February 10, 2005

Like my metaphors?

So last week, the Situation looked like a runaway train. Actually, it looked like a runaway train full of hazardous chemicals about to plunge off a cliff...and onto a playground full of children and puppies. All I was doing was stressing and preparing my disaster response plan.

This week Situation seems to be snoozing in the corner. So I oughta relax, right? Except I'm not...I'm afraid Situation is a violent, unpredictable, drunken lout. I'm tip-toeing around and bracing myself for when it wakes up, not knowing if it's just gonna just want some pancakes or if it's going to come at me swinging a baseball bat.

This is actually related to Heart Month. The quote of the day (from this Post article):

"This is another in a long line of accumulating, well-documented effects of stress on the body," said Herbert Benson, a mind-body researcher at Harvard Medical School. "Stress must be viewed as a disease-causing entity."

I need to find a scientific citation for this*, but my understanding is that when your body reacts to stress, the chemical response includes changes to slow your bleeding in case you happened to be bitten by a tiger or stabbed. If you don't end up bleeding, well, you've gunked up your blood vessels just like you would if you ate crappy food. It's not going to hurt once in a while, but it's not something you want to be doing all the time.

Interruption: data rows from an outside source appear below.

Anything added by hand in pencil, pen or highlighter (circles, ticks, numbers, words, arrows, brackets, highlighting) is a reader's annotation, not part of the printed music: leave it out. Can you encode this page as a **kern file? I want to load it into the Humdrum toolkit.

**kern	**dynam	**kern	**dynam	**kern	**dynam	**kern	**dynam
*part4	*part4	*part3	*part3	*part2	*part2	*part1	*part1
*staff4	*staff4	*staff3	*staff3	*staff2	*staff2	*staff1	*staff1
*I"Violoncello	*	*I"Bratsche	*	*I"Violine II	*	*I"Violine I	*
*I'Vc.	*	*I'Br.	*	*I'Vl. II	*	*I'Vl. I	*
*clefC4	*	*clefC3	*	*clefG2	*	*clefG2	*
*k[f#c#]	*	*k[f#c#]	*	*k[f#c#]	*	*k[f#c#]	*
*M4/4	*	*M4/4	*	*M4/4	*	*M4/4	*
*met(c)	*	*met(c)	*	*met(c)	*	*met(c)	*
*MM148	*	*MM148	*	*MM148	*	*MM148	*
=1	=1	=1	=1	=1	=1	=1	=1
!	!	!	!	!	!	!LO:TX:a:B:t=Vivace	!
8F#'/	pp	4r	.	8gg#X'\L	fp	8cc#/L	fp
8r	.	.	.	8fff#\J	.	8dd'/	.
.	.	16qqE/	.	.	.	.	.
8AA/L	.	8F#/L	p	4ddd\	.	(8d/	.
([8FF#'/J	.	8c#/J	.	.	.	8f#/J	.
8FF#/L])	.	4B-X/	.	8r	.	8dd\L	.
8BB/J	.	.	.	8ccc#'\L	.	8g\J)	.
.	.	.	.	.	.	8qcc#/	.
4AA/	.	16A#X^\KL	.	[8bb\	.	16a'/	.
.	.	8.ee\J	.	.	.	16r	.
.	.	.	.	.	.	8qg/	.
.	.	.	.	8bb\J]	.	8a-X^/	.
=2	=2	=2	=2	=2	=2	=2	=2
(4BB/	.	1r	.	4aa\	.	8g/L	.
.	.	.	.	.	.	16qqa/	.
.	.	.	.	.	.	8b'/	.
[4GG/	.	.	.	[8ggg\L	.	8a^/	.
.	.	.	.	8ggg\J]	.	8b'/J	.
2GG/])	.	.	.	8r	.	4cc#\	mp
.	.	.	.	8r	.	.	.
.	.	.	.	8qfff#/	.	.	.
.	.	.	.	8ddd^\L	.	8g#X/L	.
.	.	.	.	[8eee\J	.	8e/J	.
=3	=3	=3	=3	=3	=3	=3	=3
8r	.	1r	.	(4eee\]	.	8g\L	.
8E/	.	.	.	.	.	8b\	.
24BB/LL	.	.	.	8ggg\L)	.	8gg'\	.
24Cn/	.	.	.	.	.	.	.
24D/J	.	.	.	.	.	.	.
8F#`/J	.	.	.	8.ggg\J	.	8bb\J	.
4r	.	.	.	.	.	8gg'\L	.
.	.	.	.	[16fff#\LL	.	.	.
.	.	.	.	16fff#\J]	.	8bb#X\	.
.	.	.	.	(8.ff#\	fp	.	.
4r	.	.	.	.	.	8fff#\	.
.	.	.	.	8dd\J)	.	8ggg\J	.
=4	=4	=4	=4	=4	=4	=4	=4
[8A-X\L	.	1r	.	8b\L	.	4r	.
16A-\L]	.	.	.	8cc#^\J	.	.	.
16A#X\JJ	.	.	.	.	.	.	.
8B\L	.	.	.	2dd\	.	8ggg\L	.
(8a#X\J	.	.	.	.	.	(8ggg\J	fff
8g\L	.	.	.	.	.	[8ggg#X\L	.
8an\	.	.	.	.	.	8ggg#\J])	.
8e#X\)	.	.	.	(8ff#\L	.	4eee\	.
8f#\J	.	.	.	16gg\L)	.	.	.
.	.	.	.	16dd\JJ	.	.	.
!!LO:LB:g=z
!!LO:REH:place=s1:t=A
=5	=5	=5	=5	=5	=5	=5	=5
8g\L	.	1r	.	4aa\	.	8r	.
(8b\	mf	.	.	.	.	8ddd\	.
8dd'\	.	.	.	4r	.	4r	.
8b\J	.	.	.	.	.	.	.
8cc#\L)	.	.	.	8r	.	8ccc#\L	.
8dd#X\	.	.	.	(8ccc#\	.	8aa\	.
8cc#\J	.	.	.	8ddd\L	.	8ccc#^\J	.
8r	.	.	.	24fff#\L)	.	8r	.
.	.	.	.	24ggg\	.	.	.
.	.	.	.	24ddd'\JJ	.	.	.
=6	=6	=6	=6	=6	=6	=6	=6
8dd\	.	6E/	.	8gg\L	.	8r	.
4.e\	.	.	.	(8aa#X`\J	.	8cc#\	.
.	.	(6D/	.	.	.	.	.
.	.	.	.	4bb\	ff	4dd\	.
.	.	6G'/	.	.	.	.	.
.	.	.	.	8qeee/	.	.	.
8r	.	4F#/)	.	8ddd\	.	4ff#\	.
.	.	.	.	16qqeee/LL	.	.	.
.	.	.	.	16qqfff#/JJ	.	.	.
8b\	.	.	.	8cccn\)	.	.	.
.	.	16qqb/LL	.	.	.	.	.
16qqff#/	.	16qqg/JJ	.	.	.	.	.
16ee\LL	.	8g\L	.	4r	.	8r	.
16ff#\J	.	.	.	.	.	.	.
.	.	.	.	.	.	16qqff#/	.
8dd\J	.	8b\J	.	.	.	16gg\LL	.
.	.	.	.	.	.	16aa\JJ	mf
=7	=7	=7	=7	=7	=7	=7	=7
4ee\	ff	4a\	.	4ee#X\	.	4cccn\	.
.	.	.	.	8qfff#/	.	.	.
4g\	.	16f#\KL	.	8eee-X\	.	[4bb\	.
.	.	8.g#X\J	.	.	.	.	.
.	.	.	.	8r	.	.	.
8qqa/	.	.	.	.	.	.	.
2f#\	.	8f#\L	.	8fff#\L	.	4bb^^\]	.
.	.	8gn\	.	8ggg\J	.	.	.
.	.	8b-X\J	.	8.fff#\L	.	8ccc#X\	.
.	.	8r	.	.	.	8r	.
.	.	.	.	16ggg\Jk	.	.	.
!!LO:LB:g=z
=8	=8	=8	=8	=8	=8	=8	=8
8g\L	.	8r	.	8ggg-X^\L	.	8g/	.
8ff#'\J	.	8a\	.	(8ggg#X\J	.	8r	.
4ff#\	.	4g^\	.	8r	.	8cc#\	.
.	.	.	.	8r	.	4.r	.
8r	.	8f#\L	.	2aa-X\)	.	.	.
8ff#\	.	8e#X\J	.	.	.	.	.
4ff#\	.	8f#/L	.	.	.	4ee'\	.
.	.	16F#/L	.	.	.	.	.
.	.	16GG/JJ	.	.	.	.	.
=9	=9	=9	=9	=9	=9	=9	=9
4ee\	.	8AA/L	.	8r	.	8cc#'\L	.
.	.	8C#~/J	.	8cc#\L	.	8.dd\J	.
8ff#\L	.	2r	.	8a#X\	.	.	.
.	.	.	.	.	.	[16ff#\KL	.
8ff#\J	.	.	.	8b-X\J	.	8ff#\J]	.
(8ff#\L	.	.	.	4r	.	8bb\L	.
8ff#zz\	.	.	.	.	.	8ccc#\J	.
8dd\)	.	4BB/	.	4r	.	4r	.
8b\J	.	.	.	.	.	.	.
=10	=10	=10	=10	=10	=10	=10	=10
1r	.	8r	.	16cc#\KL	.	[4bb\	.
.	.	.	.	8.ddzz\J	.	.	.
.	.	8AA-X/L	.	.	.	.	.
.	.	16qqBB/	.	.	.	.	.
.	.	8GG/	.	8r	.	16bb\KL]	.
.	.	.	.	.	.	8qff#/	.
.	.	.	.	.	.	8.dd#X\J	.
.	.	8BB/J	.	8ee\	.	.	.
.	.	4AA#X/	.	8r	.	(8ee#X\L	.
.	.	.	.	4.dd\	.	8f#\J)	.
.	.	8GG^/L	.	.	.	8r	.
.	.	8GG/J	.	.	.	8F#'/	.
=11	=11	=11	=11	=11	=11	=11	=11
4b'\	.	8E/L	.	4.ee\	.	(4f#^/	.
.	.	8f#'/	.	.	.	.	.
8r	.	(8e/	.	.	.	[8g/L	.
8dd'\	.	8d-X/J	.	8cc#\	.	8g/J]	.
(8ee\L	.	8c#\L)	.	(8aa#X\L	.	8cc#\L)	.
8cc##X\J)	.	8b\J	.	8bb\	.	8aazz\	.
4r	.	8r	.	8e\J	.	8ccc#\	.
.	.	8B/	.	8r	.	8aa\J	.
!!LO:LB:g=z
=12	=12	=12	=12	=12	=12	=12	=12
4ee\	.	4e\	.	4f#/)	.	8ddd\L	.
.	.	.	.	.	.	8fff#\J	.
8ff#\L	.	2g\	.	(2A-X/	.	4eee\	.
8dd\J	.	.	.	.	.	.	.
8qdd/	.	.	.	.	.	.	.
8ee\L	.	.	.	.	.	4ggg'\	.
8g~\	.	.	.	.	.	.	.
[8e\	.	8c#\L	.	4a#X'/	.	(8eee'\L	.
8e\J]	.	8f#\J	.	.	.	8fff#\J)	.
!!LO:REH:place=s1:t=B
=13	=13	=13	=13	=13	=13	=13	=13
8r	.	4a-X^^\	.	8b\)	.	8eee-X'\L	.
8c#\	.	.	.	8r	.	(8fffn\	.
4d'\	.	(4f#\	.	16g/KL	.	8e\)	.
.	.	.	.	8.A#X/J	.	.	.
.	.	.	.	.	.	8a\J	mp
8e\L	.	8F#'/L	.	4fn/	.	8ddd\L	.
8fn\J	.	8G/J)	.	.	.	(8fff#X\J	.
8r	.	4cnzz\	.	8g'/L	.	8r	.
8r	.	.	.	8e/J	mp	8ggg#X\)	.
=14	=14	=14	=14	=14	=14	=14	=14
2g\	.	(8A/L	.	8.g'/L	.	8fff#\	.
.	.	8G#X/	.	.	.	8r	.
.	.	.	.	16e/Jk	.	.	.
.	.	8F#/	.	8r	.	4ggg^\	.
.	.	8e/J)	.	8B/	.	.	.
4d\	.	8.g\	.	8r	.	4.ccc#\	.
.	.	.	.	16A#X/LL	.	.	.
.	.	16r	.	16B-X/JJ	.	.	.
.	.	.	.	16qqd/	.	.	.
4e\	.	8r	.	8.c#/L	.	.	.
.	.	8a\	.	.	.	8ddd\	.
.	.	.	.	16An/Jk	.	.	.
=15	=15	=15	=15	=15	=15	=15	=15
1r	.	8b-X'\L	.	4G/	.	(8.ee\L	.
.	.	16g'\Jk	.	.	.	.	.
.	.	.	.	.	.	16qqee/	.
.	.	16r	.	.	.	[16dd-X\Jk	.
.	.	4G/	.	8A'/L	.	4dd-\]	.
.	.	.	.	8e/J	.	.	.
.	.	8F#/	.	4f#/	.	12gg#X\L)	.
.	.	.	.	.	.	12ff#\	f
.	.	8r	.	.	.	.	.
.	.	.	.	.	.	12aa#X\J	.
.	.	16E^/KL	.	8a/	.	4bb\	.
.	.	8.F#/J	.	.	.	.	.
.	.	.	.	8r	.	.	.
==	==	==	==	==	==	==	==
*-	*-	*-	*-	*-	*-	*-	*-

If stress is as bad a cheeseburgers, I might as well be Morgan Spurlock on day 29 of the SuperSize Me experiment.

*Found one:

Black, P. Stress, inflammation and cardiovascular disease. Journal of Psychosomatic Research, Volume 52, Issue 1, Pages 1-23:

Stress, by activating the sympathetic nervous system, the hypothalamic-pituitary axis, and the renin-angiotensin system, causes the release of various stress hormones such as catecholamines, corticosteroids, glucagon, growth hormone, and renin, and elevated levels of homocysteine, which induce a heightened state of cardiovascular activity, injured endothelium, and induction of adhesion molecules on endothelial cells to which recruited inflammatory cells adhere and translocate to the arterial wall. An acute phase response (APR), similar to that associated with inflammation, is also engendered, which is characterized by macrophage activation, the production of cytokines, other inflammatory mediators, acute phase proteins (APPs), and mast cell activation, all of which promote the inflammatory process. Stress also induces an atherosclerotic lipid profile with oxidation of lipids and, if chronic, a hypercoagulable state that may result in arterial thromboses. Shedding of adhesion molecules and the appearance of cytokines, and APPs in the blood are early indicators of a stress-induced APR, may appear in the blood of asymptomatic people, and be predictors of future cardiovascular disease. The inflammatory response is contained within the stress response, which evolved later and is adaptive in that an animal may be better able to react to an organism introduced during combat. The argument is made that humans reacting to stressors, which are not life-threatening but are "perceived" as such, mount similar stress/inflammatory responses in the arteries, and which, if repetitive or chronic, may culminate in atherosclerosis.
Posted by Nic at February 10, 2005 11:22 AM
Comments

According to "How to Kill, volume 3", if the moon is full it's better to stab someone because the blood is thinner and runs faster during that time. If the moon is new then the blood is thicker, so strangulation is the better method.

Just one of those weird little things that sticks in one's mind.